CONSEGNA: Cita testualmente dal brano sui santi la parte che si apre con le parole "Nella lunga storia" e si chiude con "tutta la vita.".

BRANO DATO:
Nella lunga storia dell’agiografia della Chiesa di Cristo troviamo santi e sante di ogni specie, di ogni lingua e nazione, uomini e donne, grandi e piccoli, ricchi e poveri, dotti e ignoranti, clero e laici, personaggi seri e tuttavia santi, e altri meno seriosi anzi giocosi e tuttavia santi. Tutti naturalmente accomunati da un grande, travolgente e appassionato amore a Dio, che non poche volte è arrivato fino al martirio, e da un altrettanto e parallelo amore al prossimo, sempre nella scia e nella prospettiva dell’amore a Dio, che li guidava, li aiutava e li sosteneva sempre.
In questo panorama di santità cattolica, tra i santi gioiosi e giocosi spicca una stella di prima grandezza: San Filippo Neri. Fiorentino di nascita, vi rimase pochi anni, romano di adozione per quasi tutta la vita.

DATI DI PARTENZA:
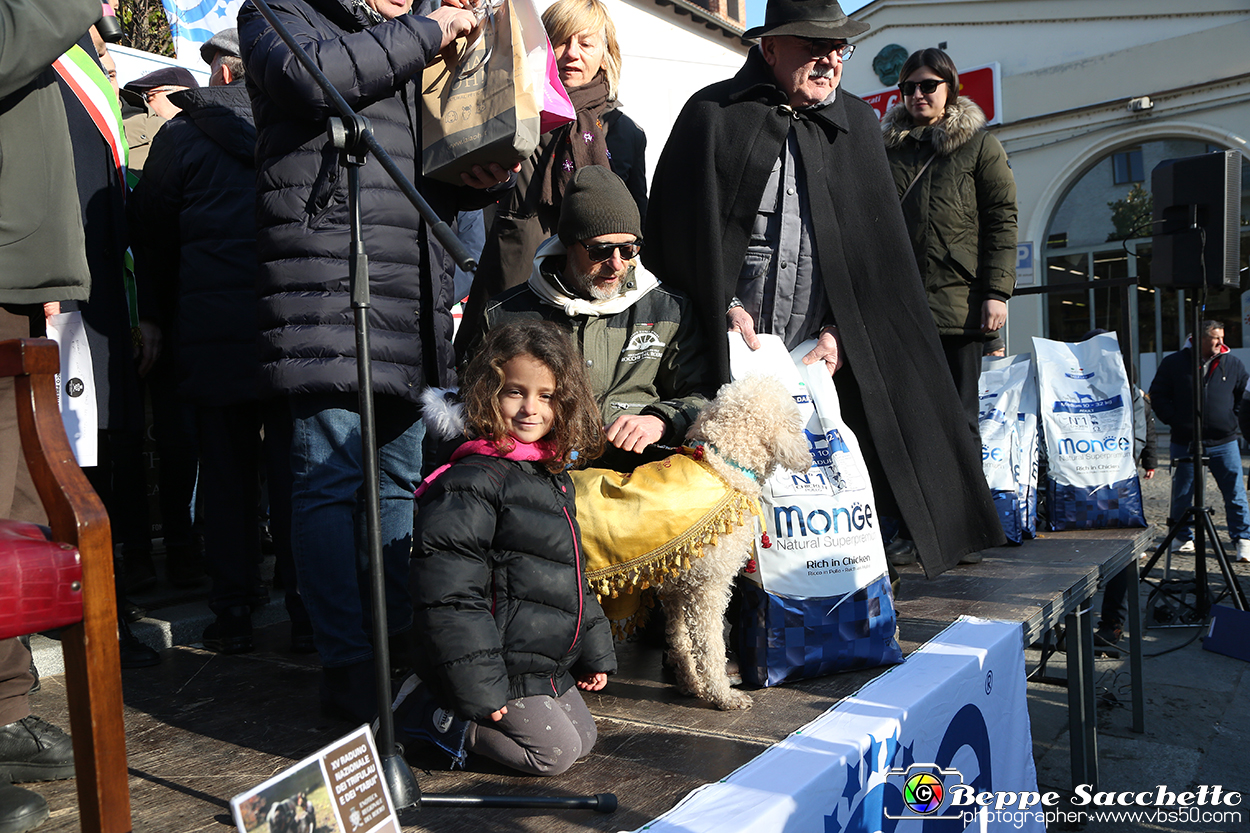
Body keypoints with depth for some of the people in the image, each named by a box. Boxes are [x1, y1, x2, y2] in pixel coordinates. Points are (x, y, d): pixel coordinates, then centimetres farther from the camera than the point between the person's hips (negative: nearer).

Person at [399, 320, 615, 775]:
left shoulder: (554, 477, 9)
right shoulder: (471, 483, -21)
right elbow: (449, 596, -23)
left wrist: (594, 651, 18)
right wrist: (477, 688, -23)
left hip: (548, 664, 9)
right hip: (498, 665, -9)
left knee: (584, 735, 17)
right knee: (556, 751, -5)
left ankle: (446, 707, 20)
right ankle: (437, 717, 6)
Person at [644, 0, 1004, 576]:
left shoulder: (858, 124, 15)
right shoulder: (713, 115, 5)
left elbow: (877, 243, 10)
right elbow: (679, 228, 1)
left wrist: (841, 330, -2)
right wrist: (722, 304, -10)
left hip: (825, 357, 3)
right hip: (733, 355, -2)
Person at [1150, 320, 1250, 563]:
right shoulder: (1174, 363, 1)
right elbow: (1158, 397, 4)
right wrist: (1176, 421, -7)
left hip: (1224, 442, 1)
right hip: (1185, 442, -1)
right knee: (1182, 494, 7)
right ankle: (1183, 538, 22)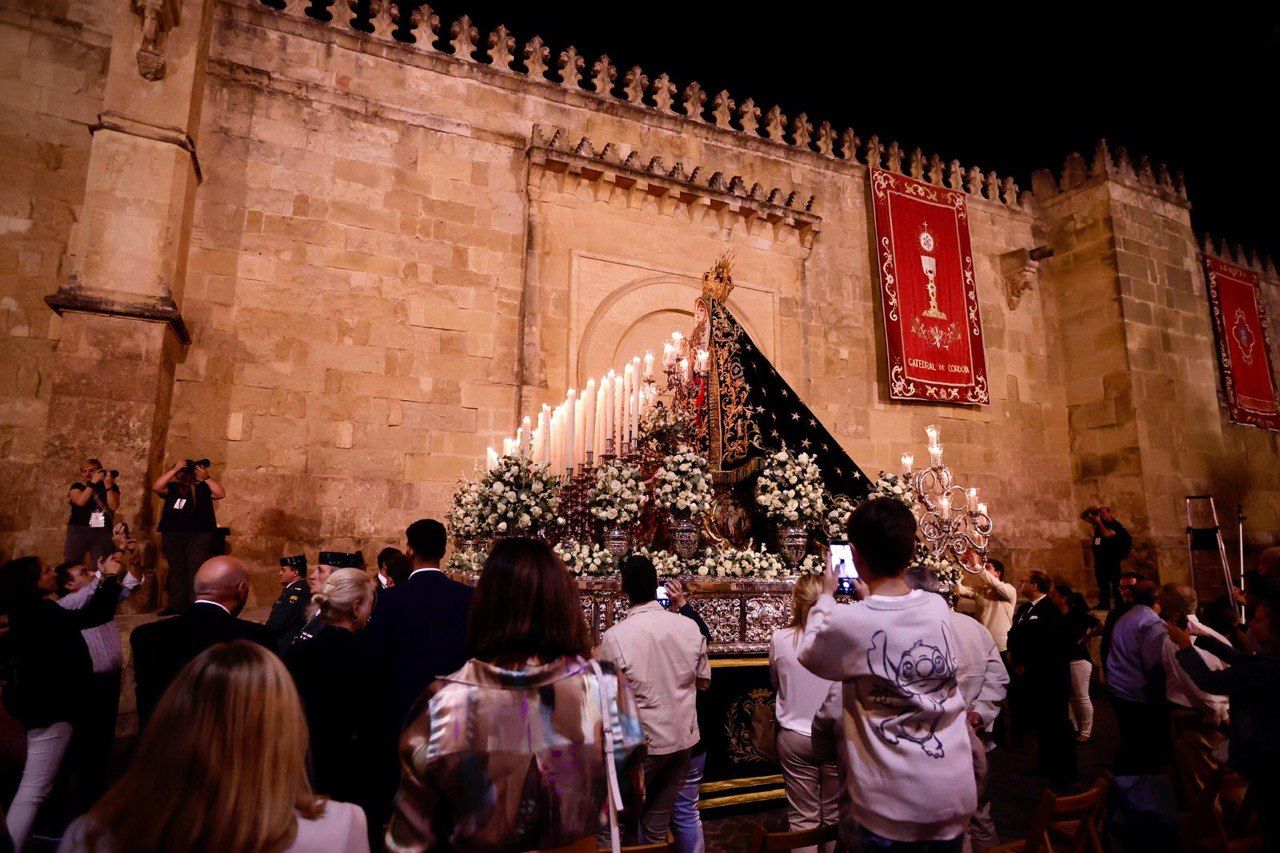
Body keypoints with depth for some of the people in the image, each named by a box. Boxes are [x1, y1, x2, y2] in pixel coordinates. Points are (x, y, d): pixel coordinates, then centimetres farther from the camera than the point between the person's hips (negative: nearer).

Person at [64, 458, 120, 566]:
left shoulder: (111, 487, 9)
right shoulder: (77, 486, 8)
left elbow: (114, 506, -5)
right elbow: (80, 501, -13)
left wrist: (108, 486, -10)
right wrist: (93, 482, -13)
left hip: (102, 532, 1)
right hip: (79, 531, 0)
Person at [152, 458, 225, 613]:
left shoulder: (203, 488, 7)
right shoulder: (172, 488, 13)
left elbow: (221, 494, -8)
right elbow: (156, 487, -6)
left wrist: (206, 478, -12)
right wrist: (174, 469, -9)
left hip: (198, 534, -3)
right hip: (173, 535, 4)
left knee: (196, 568, -11)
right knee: (176, 570, 8)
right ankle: (176, 605, 13)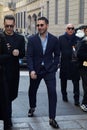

LA TUA SOLUZIONE:
Nella lunga storia dell’agiografia della Chiesa di Cristo troviamo santi e sante di ogni specie, di ogni lingua e nazione, uomini e donne, grandi e piccoli, ricchi e poveri, dotti e ignoranti, clero e laici, personaggi seri e tuttavia santi, e altri meno seriosi anzi giocosi e tuttavia santi. Tutti naturalmente accomunati da un grande, travolgente e appassionato amore a Dio, che non poche volte è arrivato fino al martirio, e da un altrettanto e parallelo amore al prossimo, sempre nella scia e nella prospettiva dell’amore a Dio, che li guidava, li aiutava e li sosteneva sempre.
In questo panorama di santità cattolica, tra i santi gioiosi e giocosi spicca una stella di prima grandezza: San Filippo Neri. Fiorentino di nascita, vi rimase pochi anni, romano di adozione per quasi tutta la vita.